● **Task objective**: Whatever lines the data contains, output all of them unchanged.

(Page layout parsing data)
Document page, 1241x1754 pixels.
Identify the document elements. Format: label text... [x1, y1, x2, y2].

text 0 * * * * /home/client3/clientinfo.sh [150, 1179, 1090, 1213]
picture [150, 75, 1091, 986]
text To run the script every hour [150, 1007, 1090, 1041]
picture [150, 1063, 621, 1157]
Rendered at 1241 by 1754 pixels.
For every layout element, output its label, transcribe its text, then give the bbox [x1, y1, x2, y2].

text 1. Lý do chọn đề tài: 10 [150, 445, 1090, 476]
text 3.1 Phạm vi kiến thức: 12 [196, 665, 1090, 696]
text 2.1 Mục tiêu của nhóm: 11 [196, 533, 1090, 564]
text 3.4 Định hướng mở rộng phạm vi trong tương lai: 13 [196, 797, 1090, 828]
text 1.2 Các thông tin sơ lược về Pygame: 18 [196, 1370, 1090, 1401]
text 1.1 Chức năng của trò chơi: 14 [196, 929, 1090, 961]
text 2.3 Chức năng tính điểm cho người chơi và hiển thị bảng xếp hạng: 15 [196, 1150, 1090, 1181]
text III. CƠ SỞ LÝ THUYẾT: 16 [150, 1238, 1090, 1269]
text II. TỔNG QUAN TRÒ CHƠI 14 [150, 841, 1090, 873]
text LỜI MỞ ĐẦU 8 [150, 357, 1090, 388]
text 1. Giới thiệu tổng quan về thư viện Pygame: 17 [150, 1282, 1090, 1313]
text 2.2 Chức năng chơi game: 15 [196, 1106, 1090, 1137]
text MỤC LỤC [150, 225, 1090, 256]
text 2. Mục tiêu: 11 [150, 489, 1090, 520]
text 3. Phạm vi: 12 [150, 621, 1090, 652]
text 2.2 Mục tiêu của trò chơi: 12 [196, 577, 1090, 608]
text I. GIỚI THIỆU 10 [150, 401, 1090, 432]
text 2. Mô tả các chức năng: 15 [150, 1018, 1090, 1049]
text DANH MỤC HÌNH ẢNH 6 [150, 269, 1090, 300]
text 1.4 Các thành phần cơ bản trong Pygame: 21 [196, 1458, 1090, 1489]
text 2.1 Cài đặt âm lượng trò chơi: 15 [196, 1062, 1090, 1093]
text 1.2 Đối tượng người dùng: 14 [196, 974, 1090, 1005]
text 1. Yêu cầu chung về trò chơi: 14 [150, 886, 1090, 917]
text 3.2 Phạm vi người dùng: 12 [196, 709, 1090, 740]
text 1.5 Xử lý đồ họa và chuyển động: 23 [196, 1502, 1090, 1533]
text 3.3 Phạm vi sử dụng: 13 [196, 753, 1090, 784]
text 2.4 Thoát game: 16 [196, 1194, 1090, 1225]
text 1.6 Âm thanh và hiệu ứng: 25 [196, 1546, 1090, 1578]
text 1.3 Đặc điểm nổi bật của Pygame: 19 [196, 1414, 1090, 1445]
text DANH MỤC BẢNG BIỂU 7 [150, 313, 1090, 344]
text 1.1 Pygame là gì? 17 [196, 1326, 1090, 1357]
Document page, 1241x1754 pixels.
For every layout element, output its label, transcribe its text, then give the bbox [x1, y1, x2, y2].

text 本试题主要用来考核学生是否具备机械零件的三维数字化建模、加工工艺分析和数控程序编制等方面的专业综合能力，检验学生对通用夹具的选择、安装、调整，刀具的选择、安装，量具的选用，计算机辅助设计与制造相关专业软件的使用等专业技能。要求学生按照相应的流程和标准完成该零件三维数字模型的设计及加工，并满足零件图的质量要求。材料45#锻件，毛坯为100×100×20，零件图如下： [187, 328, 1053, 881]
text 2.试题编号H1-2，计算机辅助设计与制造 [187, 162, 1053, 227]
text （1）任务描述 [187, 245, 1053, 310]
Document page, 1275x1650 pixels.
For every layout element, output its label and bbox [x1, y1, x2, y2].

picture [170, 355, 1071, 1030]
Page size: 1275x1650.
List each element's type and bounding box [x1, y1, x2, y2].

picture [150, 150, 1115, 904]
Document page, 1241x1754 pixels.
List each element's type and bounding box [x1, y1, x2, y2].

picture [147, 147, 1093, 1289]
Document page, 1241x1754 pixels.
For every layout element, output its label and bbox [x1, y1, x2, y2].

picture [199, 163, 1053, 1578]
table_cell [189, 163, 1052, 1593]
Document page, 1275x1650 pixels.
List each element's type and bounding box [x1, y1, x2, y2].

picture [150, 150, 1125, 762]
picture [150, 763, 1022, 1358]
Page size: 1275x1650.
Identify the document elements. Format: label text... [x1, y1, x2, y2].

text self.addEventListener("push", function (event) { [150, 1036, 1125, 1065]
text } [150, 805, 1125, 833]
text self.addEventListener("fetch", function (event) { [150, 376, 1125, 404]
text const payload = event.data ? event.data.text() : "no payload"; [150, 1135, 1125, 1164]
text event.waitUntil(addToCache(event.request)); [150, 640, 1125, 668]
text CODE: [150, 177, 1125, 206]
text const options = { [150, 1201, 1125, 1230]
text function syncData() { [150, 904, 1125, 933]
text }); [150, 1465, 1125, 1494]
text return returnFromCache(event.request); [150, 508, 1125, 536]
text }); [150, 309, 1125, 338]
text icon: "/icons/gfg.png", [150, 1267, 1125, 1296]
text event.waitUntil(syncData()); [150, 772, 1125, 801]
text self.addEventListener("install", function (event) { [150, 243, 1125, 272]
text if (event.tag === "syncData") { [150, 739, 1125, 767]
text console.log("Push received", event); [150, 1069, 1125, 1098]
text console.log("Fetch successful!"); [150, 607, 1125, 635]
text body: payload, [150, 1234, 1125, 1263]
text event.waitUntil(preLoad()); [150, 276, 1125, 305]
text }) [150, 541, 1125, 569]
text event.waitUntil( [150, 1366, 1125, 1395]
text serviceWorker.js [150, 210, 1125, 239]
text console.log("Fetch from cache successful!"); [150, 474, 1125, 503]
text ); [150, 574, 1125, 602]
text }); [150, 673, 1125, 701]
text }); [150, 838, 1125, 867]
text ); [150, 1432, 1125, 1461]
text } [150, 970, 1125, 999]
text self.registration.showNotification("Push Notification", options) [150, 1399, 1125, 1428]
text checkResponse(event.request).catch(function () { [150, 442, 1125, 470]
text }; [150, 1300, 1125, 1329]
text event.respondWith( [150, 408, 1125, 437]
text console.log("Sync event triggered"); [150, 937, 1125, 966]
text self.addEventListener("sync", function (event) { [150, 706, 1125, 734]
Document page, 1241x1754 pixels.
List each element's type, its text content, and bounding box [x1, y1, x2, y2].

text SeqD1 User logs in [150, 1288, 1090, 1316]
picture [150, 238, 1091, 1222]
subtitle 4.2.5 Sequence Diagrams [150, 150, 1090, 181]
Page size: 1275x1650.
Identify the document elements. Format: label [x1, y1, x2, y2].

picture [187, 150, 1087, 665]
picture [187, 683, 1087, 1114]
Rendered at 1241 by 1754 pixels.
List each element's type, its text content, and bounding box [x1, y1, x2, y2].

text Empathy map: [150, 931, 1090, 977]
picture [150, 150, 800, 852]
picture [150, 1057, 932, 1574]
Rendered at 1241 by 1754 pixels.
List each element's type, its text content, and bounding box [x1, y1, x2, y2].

● **Finished exercise**:
Document page, 1241x1754 pixels.
Identify the document elements. Format: label text... [x1, y1, x2, y2].

text 0 * * * * /home/client3/clientinfo.sh [150, 1179, 1090, 1213]
picture [150, 75, 1091, 986]
text To run the script every hour [150, 1007, 1090, 1041]
picture [150, 1063, 621, 1157]
Rendered at 1241 by 1754 pixels.
For every layout element, output its label, transcribe its text, then give the bbox [x1, y1, x2, y2].

text 1. Lý do chọn đề tài: 10 [150, 445, 1090, 476]
text 3.1 Phạm vi kiến thức: 12 [196, 665, 1090, 696]
text 2.1 Mục tiêu của nhóm: 11 [196, 533, 1090, 564]
text 3.4 Định hướng mở rộng phạm vi trong tương lai: 13 [196, 797, 1090, 828]
text 1.2 Các thông tin sơ lược về Pygame: 18 [196, 1370, 1090, 1401]
text 1.1 Chức năng của trò chơi: 14 [196, 929, 1090, 961]
text 2.3 Chức năng tính điểm cho người chơi và hiển thị bảng xếp hạng: 15 [196, 1150, 1090, 1181]
text III. CƠ SỞ LÝ THUYẾT: 16 [150, 1238, 1090, 1269]
text II. TỔNG QUAN TRÒ CHƠI 14 [150, 841, 1090, 873]
text LỜI MỞ ĐẦU 8 [150, 357, 1090, 388]
text 1. Giới thiệu tổng quan về thư viện Pygame: 17 [150, 1282, 1090, 1313]
text 2.2 Chức năng chơi game: 15 [196, 1106, 1090, 1137]
text MỤC LỤC [150, 225, 1090, 256]
text 2. Mục tiêu: 11 [150, 489, 1090, 520]
text 3. Phạm vi: 12 [150, 621, 1090, 652]
text 2.2 Mục tiêu của trò chơi: 12 [196, 577, 1090, 608]
text I. GIỚI THIỆU 10 [150, 401, 1090, 432]
text 2. Mô tả các chức năng: 15 [150, 1018, 1090, 1049]
text DANH MỤC HÌNH ẢNH 6 [150, 269, 1090, 300]
text 1.4 Các thành phần cơ bản trong Pygame: 21 [196, 1458, 1090, 1489]
text 2.1 Cài đặt âm lượng trò chơi: 15 [196, 1062, 1090, 1093]
text 1.2 Đối tượng người dùng: 14 [196, 974, 1090, 1005]
text 1. Yêu cầu chung về trò chơi: 14 [150, 886, 1090, 917]
text 3.2 Phạm vi người dùng: 12 [196, 709, 1090, 740]
text 1.5 Xử lý đồ họa và chuyển động: 23 [196, 1502, 1090, 1533]
text 3.3 Phạm vi sử dụng: 13 [196, 753, 1090, 784]
text 2.4 Thoát game: 16 [196, 1194, 1090, 1225]
text 1.6 Âm thanh và hiệu ứng: 25 [196, 1546, 1090, 1578]
text 1.3 Đặc điểm nổi bật của Pygame: 19 [196, 1414, 1090, 1445]
text DANH MỤC BẢNG BIỂU 7 [150, 313, 1090, 344]
text 1.1 Pygame là gì? 17 [196, 1326, 1090, 1357]
Document page, 1241x1754 pixels.
For every layout element, output its label, transcribe its text, then give the bbox [x1, y1, x2, y2].

text 本试题主要用来考核学生是否具备机械零件的三维数字化建模、加工工艺分析和数控程序编制等方面的专业综合能力，检验学生对通用夹具的选择、安装、调整，刀具的选择、安装，量具的选用，计算机辅助设计与制造相关专业软件的使用等专业技能。要求学生按照相应的流程和标准完成该零件三维数字模型的设计及加工，并满足零件图的质量要求。材料45#锻件，毛坯为100×100×20，零件图如下： [187, 328, 1053, 881]
text 2.试题编号H1-2，计算机辅助设计与制造 [187, 162, 1053, 227]
text （1）任务描述 [187, 245, 1053, 310]
Document page, 1275x1650 pixels.
For every layout element, output its label and bbox [x1, y1, x2, y2].

picture [170, 355, 1071, 1030]
Page size: 1275x1650.
List each element's type and bounding box [x1, y1, x2, y2].

picture [150, 150, 1115, 904]
Document page, 1241x1754 pixels.
List each element's type and bounding box [x1, y1, x2, y2].

picture [147, 147, 1093, 1289]
Document page, 1241x1754 pixels.
For every layout element, output its label and bbox [x1, y1, x2, y2].

picture [199, 163, 1053, 1578]
table_cell [189, 163, 1052, 1593]
Document page, 1275x1650 pixels.
List each element's type and bounding box [x1, y1, x2, y2].

picture [150, 150, 1125, 762]
picture [150, 763, 1022, 1358]
Page size: 1275x1650.
Identify the document elements. Format: label text... [x1, y1, x2, y2].

text self.addEventListener("push", function (event) { [150, 1036, 1125, 1065]
text } [150, 805, 1125, 833]
text self.addEventListener("fetch", function (event) { [150, 376, 1125, 404]
text const payload = event.data ? event.data.text() : "no payload"; [150, 1135, 1125, 1164]
text event.waitUntil(addToCache(event.request)); [150, 640, 1125, 668]
text CODE: [150, 177, 1125, 206]
text const options = { [150, 1201, 1125, 1230]
text function syncData() { [150, 904, 1125, 933]
text }); [150, 1465, 1125, 1494]
text return returnFromCache(event.request); [150, 508, 1125, 536]
text }); [150, 309, 1125, 338]
text icon: "/icons/gfg.png", [150, 1267, 1125, 1296]
text event.waitUntil(syncData()); [150, 772, 1125, 801]
text self.addEventListener("install", function (event) { [150, 243, 1125, 272]
text if (event.tag === "syncData") { [150, 739, 1125, 767]
text console.log("Push received", event); [150, 1069, 1125, 1098]
text console.log("Fetch successful!"); [150, 607, 1125, 635]
text body: payload, [150, 1234, 1125, 1263]
text event.waitUntil(preLoad()); [150, 276, 1125, 305]
text }) [150, 541, 1125, 569]
text event.waitUntil( [150, 1366, 1125, 1395]
text serviceWorker.js [150, 210, 1125, 239]
text console.log("Fetch from cache successful!"); [150, 474, 1125, 503]
text ); [150, 574, 1125, 602]
text }); [150, 673, 1125, 701]
text }); [150, 838, 1125, 867]
text ); [150, 1432, 1125, 1461]
text } [150, 970, 1125, 999]
text self.registration.showNotification("Push Notification", options) [150, 1399, 1125, 1428]
text checkResponse(event.request).catch(function () { [150, 442, 1125, 470]
text }; [150, 1300, 1125, 1329]
text event.respondWith( [150, 408, 1125, 437]
text console.log("Sync event triggered"); [150, 937, 1125, 966]
text self.addEventListener("sync", function (event) { [150, 706, 1125, 734]
Document page, 1241x1754 pixels.
List each element's type, its text content, and bounding box [x1, y1, x2, y2].

text SeqD1 User logs in [150, 1288, 1090, 1316]
picture [150, 238, 1091, 1222]
subtitle 4.2.5 Sequence Diagrams [150, 150, 1090, 181]
Page size: 1275x1650.
Identify the document elements. Format: label [x1, y1, x2, y2].

picture [187, 150, 1087, 665]
picture [187, 683, 1087, 1114]
Rendered at 1241 by 1754 pixels.
List each element's type, its text content, and bounding box [x1, y1, x2, y2].

text Empathy map: [150, 931, 1090, 977]
picture [150, 150, 800, 852]
picture [150, 1057, 932, 1574]
Rendered at 1241 by 1754 pixels.
List each element's type, its text content, and bounding box [x1, y1, x2, y2].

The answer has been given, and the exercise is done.